Dünyanın bir sürü ülkesinde , topraklarının derinlerinde "nadir kaynaklar " var.  Önemli olan bu "nadir minerallerin"  ticari olarak işlenmesinin gerek fiziki gerekse mali açıdan ne kadar olası olduğu, ve yapılan yatırımdan kaç yıl sonra bir değer getirebileceğidir. Ukraynalı jeolojistlerin de vurguladığı gibi, elde olan harita nerdeyse 60 senelik, Sovyetlerden kalma harita. Yani bunların yerin ne kadar daha altına indiği, nerede olduğu konusunda yeniden bir jeolojik araştırma ve haritalanma gerekiyor. Bu bir kaç yıl sürecek bir iş.
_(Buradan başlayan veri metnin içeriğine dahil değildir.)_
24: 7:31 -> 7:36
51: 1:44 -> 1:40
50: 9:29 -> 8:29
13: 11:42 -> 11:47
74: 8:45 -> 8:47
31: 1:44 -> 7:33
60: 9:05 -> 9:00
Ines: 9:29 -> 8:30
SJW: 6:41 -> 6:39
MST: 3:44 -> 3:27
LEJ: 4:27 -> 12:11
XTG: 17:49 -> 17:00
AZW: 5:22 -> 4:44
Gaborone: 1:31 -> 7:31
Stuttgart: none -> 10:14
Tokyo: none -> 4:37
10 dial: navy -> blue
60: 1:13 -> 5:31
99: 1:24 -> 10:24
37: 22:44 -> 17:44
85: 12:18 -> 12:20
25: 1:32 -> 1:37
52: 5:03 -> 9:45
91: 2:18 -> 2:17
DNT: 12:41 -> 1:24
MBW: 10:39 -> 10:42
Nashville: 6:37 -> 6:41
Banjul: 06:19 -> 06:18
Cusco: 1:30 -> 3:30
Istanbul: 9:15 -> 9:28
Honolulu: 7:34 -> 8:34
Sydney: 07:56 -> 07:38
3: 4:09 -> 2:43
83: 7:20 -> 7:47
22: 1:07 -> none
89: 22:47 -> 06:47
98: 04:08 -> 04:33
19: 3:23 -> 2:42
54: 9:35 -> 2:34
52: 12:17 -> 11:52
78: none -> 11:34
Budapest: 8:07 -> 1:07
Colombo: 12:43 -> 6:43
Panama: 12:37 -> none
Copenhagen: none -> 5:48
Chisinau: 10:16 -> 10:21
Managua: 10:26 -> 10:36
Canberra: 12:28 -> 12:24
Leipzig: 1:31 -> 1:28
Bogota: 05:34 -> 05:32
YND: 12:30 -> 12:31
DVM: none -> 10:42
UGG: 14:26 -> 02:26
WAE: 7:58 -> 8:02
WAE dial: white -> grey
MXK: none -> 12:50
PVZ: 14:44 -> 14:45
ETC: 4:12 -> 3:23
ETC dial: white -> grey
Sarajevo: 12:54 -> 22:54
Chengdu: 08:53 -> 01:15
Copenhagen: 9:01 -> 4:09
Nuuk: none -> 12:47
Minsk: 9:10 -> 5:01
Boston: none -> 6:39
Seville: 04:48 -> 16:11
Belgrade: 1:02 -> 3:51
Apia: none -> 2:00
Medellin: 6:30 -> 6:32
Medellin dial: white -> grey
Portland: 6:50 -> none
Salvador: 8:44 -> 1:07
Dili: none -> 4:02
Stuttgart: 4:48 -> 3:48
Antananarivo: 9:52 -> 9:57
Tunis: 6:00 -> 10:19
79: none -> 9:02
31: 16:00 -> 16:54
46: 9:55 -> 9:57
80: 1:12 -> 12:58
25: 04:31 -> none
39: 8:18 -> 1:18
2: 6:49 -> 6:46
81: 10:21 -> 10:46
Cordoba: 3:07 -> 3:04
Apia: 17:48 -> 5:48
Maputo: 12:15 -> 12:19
Diyelim ki bu bir sene içinde yapıldı. Genel olarak Madencilik uzun vadeli ve sermaye yoğun bir yatırımdır ve  uzmanların deyimine göre bir madenin geliştirilmesi ortalama 18 yıl sürer ve maden ocakları ve ayırma tesisi inşa etmek  eğer milyarlara değilse bile, milyara yaklaşan maliyete mal olur. Bu bahsedilen "nadir" mineraller, söylenilene göre bir kamyon dolusu kazımadan bir avuç değer elde edilebilecek nitelikte bir çalışmayı gerektiriyor. Yani, yatırımı yapanların, bundan bırak kar elde etmeyi, yatırım parasını çıkarabilmesi için en az 30 sene beklemesi gerekiyor.  Bu süreç içinde de o ülkede "hükûmet değişimleri" , "ayaklanmalar, devrimler" olmaması gerekiyor.  Böylesine bir yatırım Trump gibi bir is adamı tarafından ciddiye alınmayacağını bir kenara bırakın, Kongo'dan dersini alan Cin dahil hiç bir ekonomik güçlü ülke tarafından bile hesaba katılmaz. Bunu ancak Çin eğer kaynak kendi toprakları içindeyse düşünebilir.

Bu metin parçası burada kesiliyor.